[[ Source document, beginning ]]

An additional datum in response to the question "Has Parliament ever tried to bind a successor apart from this?"... the Treason Act 1540, among other provisions, makes it treasonable to attempt to repeal the Treason Act 1540. — Preceding unsigned comment added by Danhatton (talkcontribs) 11:26, 9 March 2014 (UTC)

parliamentary sovereignty

i want to know if parliamentary soveignty still exist in the uk or not and also how the concept of parliamentary sovereignty has been eroded by the devolusion of powers to regional assemblies

Some not-too-bright kid trying to get us to do his homework, eh? --Breadandcheese 12:17, 24 January 2006 (UTC)

Church of Scotland

While Parliament has granted independence to the CofS in religious affairs, does this mean its sovereignty has been restricted in any meaningful way? Does the 1921 Act not simply prohibit government and judicial interference?

I'm of the opinion (without actually seeking the Act in question) that it could be repealed and therefore is no restriction on sovereignty whatsoever. --Breadandcheese 12:18, 24 January 2006 (UTC)

Development of English Parliamentary Concept of Sovreignty

Wonder if anyone thinks this should be expanded. No mention is made of the Bill of Rights in England, which displaced the earlier mutings by the judiciary in Dr Bonham's Case (1610) and the Case of Proclamations (1611) that the primacy of statute law was not certain.

Echo_park00 10:13, 4 Apr 2006 (UTC)

Statute of Westminster

"Following the Balfour Declaration, the Statute of Westminster 1931 established a status of legislative equality between the self-governing dominions of the British Empire and the United Kingdom, and provided that Acts passed by the UK Parliament would not apply in the dominions without a dominion's express consent."

This is how the Statute of Westminster is often described, but if you look at the article Statute of Westminster 1931, you'll see that the precise formulation of this change may need qualifying if we're being accurate (or pedantic, perhaps). The Statute says:

"No Act of Parliament of the United Kingdom passed after the commencement of this Act shall extend or be deemed to extend, to a Dominion as part of the law of that Dominion, unless it is expressly declared in that Act that that Dominion has requested, and consented to, the enactment thereof."

Notwithstanding what others above have said about the unenforceability of legislation affecting e.g. Australia, it looks as if this could be interpreted to mean that Parliament could indeed pass a law extending to such a country, provided only that it was unilaterally declared in the relevant act that it had been requested and consented to, regardless of the real wishes of whichever unfortunate former colony was being legislated for. Am I right? 86.136.6.239 18:08, 12 April 2006 (UTC)

Correct as far as the Statute of Westminister, but this power to pass laws even at the request of the local parliament was removed in the 1980's by the Canada Act and the Australia Acts 24.206.109.229 22:31, 28 September 2006 (UTC)

[[ Source document, end ]]
[[ Record excerpts, beginning ]]

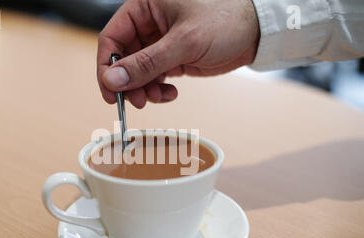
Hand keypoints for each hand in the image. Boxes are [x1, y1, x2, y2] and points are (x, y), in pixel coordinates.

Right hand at [97, 0, 259, 107]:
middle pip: (123, 58)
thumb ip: (147, 63)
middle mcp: (149, 23)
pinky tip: (170, 93)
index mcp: (144, 6)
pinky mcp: (172, 57)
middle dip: (128, 83)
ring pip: (138, 72)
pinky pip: (154, 78)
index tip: (110, 91)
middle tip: (137, 102)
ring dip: (143, 90)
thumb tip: (113, 80)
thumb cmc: (225, 20)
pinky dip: (158, 90)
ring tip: (157, 98)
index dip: (107, 66)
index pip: (112, 37)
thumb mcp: (184, 42)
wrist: (256, 32)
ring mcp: (160, 42)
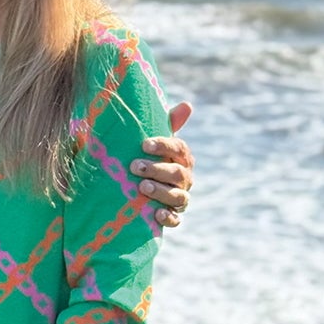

[[ Record excerpts, end ]]

In the passage of the parliamentary sovereignty discussion starting at "i want to know" and ending at "12:17, 24 January 2006 (UTC)", swap "homework" for "assignment" and write out the passage. The entries come from a different source than the text.

i want to know if parliamentary soveignty still exist in the uk or not and also how the concept of parliamentary sovereignty has been eroded by the devolusion of powers to regional assemblies

Some not-too-bright kid trying to get us to do his assignment, eh? --Breadandcheese 12:17, 24 January 2006 (UTC)